Copy each of the following entries verbatim, keeping every line as it appears.

═══ INFORMATION

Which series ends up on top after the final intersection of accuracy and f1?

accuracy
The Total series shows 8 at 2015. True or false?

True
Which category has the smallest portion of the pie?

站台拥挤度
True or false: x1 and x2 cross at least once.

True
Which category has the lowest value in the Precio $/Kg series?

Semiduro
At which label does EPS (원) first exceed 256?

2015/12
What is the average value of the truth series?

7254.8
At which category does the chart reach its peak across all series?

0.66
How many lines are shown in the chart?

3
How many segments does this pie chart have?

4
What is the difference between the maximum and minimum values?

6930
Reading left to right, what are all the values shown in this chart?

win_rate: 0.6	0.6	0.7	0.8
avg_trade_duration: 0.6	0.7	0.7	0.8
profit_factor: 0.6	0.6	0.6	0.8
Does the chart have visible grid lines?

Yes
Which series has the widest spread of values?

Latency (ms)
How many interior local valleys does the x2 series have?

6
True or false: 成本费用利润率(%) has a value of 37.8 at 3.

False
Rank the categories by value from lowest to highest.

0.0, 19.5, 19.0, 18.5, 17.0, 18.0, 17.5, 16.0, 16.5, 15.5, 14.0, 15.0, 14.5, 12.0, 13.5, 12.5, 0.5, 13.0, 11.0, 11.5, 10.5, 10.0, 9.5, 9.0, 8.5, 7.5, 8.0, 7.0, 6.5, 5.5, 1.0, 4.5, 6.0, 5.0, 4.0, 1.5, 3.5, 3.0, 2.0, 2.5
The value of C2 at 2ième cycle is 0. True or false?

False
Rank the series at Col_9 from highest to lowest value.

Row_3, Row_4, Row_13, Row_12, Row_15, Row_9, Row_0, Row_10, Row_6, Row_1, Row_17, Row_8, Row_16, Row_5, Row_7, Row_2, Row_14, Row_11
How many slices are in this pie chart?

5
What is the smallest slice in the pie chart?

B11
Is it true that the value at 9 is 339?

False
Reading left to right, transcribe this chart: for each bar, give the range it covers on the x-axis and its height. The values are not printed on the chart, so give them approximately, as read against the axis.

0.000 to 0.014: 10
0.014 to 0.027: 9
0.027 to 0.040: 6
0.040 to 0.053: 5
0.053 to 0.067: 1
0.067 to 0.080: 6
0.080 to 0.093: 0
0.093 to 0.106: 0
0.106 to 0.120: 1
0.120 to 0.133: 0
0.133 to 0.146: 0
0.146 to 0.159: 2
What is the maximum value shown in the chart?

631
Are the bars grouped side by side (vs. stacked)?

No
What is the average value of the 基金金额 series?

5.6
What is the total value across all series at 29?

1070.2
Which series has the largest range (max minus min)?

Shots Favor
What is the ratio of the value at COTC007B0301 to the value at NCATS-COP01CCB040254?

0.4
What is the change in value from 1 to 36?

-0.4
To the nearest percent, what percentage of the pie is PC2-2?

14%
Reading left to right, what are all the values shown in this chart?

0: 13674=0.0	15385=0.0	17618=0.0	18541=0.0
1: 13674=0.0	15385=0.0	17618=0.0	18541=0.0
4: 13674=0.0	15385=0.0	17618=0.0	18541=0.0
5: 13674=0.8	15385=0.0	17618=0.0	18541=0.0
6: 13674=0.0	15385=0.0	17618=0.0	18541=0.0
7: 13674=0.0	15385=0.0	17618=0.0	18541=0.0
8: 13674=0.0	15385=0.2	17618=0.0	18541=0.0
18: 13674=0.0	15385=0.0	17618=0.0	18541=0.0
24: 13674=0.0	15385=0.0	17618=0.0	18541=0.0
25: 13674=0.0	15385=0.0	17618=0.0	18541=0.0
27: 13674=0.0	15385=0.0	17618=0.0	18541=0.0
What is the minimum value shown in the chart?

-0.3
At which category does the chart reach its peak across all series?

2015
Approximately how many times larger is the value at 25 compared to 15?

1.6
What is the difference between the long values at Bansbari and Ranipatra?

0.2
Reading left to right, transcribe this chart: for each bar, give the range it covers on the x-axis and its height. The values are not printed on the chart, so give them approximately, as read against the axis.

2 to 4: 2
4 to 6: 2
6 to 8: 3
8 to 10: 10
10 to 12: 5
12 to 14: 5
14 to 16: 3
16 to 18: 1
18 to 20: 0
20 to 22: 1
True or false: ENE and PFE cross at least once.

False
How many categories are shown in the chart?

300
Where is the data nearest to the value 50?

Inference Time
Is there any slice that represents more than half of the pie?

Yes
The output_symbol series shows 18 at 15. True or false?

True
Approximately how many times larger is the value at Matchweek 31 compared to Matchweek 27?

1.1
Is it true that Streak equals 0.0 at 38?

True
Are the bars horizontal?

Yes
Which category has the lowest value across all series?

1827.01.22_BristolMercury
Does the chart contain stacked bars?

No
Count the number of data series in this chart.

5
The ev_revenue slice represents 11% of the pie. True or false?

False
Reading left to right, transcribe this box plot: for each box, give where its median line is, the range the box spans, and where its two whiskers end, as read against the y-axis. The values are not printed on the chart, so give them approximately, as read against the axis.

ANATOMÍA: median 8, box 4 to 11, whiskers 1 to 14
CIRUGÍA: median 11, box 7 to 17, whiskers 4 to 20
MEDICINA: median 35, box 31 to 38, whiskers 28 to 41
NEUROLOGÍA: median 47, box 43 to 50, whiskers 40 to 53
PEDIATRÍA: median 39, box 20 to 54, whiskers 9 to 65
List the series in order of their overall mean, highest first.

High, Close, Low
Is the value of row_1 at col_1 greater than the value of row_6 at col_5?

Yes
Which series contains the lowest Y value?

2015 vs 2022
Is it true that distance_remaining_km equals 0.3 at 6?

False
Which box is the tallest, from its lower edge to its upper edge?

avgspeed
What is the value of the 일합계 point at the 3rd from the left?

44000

══════

■ **SOLVED EXERCISE**
Which series ends up on top after the final intersection of accuracy and f1?

accuracy
The Total series shows 8 at 2015. True or false?

True
Which category has the smallest portion of the pie?

站台拥挤度
True or false: x1 and x2 cross at least once.

True
Which category has the lowest value in the Precio $/Kg series?

Semiduro
At which label does EPS (원) first exceed 256?

2015/12
What is the average value of the truth series?

7254.8
At which category does the chart reach its peak across all series?

0.66
How many lines are shown in the chart?

3
How many segments does this pie chart have?

4
What is the difference between the maximum and minimum values?

6930
Reading left to right, what are all the values shown in this chart?

win_rate: 0.6	0.6	0.7	0.8
avg_trade_duration: 0.6	0.7	0.7	0.8
profit_factor: 0.6	0.6	0.6	0.8
Does the chart have visible grid lines?

Yes
Which series has the widest spread of values?

Latency (ms)
How many interior local valleys does the x2 series have?

6
True or false: 成本费用利润率(%) has a value of 37.8 at 3.

False
Rank the categories by value from lowest to highest.

0.0, 19.5, 19.0, 18.5, 17.0, 18.0, 17.5, 16.0, 16.5, 15.5, 14.0, 15.0, 14.5, 12.0, 13.5, 12.5, 0.5, 13.0, 11.0, 11.5, 10.5, 10.0, 9.5, 9.0, 8.5, 7.5, 8.0, 7.0, 6.5, 5.5, 1.0, 4.5, 6.0, 5.0, 4.0, 1.5, 3.5, 3.0, 2.0, 2.5
The value of C2 at 2ième cycle is 0. True or false?

False
Rank the series at Col_9 from highest to lowest value.

Row_3, Row_4, Row_13, Row_12, Row_15, Row_9, Row_0, Row_10, Row_6, Row_1, Row_17, Row_8, Row_16, Row_5, Row_7, Row_2, Row_14, Row_11
How many slices are in this pie chart?

5
What is the smallest slice in the pie chart?

B11
Is it true that the value at 9 is 339?

False
Reading left to right, transcribe this chart: for each bar, give the range it covers on the x-axis and its height. The values are not printed on the chart, so give them approximately, as read against the axis.

0.000 to 0.014: 10
0.014 to 0.027: 9
0.027 to 0.040: 6
0.040 to 0.053: 5
0.053 to 0.067: 1
0.067 to 0.080: 6
0.080 to 0.093: 0
0.093 to 0.106: 0
0.106 to 0.120: 1
0.120 to 0.133: 0
0.133 to 0.146: 0
0.146 to 0.159: 2
What is the maximum value shown in the chart?

631
Are the bars grouped side by side (vs. stacked)?

No
What is the average value of the 基金金额 series?

5.6
What is the total value across all series at 29?

1070.2
Which series has the largest range (max minus min)?

Shots Favor
What is the ratio of the value at COTC007B0301 to the value at NCATS-COP01CCB040254?

0.4
What is the change in value from 1 to 36?

-0.4
To the nearest percent, what percentage of the pie is PC2-2?

14%
Reading left to right, what are all the values shown in this chart?

0: 13674=0.0	15385=0.0	17618=0.0	18541=0.0
1: 13674=0.0	15385=0.0	17618=0.0	18541=0.0
4: 13674=0.0	15385=0.0	17618=0.0	18541=0.0
5: 13674=0.8	15385=0.0	17618=0.0	18541=0.0
6: 13674=0.0	15385=0.0	17618=0.0	18541=0.0
7: 13674=0.0	15385=0.0	17618=0.0	18541=0.0
8: 13674=0.0	15385=0.2	17618=0.0	18541=0.0
18: 13674=0.0	15385=0.0	17618=0.0	18541=0.0
24: 13674=0.0	15385=0.0	17618=0.0	18541=0.0
25: 13674=0.0	15385=0.0	17618=0.0	18541=0.0
27: 13674=0.0	15385=0.0	17618=0.0	18541=0.0
What is the minimum value shown in the chart?

-0.3
At which category does the chart reach its peak across all series?

2015
Approximately how many times larger is the value at 25 compared to 15?

1.6
What is the difference between the long values at Bansbari and Ranipatra?

0.2
Reading left to right, transcribe this chart: for each bar, give the range it covers on the x-axis and its height. The values are not printed on the chart, so give them approximately, as read against the axis.

2 to 4: 2
4 to 6: 2
6 to 8: 3
8 to 10: 10
10 to 12: 5
12 to 14: 5
14 to 16: 3
16 to 18: 1
18 to 20: 0
20 to 22: 1
True or false: ENE and PFE cross at least once.

False
How many categories are shown in the chart?

300
Where is the data nearest to the value 50?

Inference Time
Is there any slice that represents more than half of the pie?

Yes
The output_symbol series shows 18 at 15. True or false?

True
Approximately how many times larger is the value at Matchweek 31 compared to Matchweek 27?

1.1
Is it true that Streak equals 0.0 at 38?

True
Are the bars horizontal?

Yes
Which category has the lowest value across all series?

1827.01.22_BristolMercury
Does the chart contain stacked bars?

No
Count the number of data series in this chart.

5
The ev_revenue slice represents 11% of the pie. True or false?

False
Reading left to right, transcribe this box plot: for each box, give where its median line is, the range the box spans, and where its two whiskers end, as read against the y-axis. The values are not printed on the chart, so give them approximately, as read against the axis.

ANATOMÍA: median 8, box 4 to 11, whiskers 1 to 14
CIRUGÍA: median 11, box 7 to 17, whiskers 4 to 20
MEDICINA: median 35, box 31 to 38, whiskers 28 to 41
NEUROLOGÍA: median 47, box 43 to 50, whiskers 40 to 53
PEDIATRÍA: median 39, box 20 to 54, whiskers 9 to 65
List the series in order of their overall mean, highest first.

High, Close, Low
Is the value of row_1 at col_1 greater than the value of row_6 at col_5?

Yes
Which series contains the lowest Y value?

2015 vs 2022
Is it true that distance_remaining_km equals 0.3 at 6?

False
Which box is the tallest, from its lower edge to its upper edge?

avgspeed
What is the value of the 일합계 point at the 3rd from the left?

44000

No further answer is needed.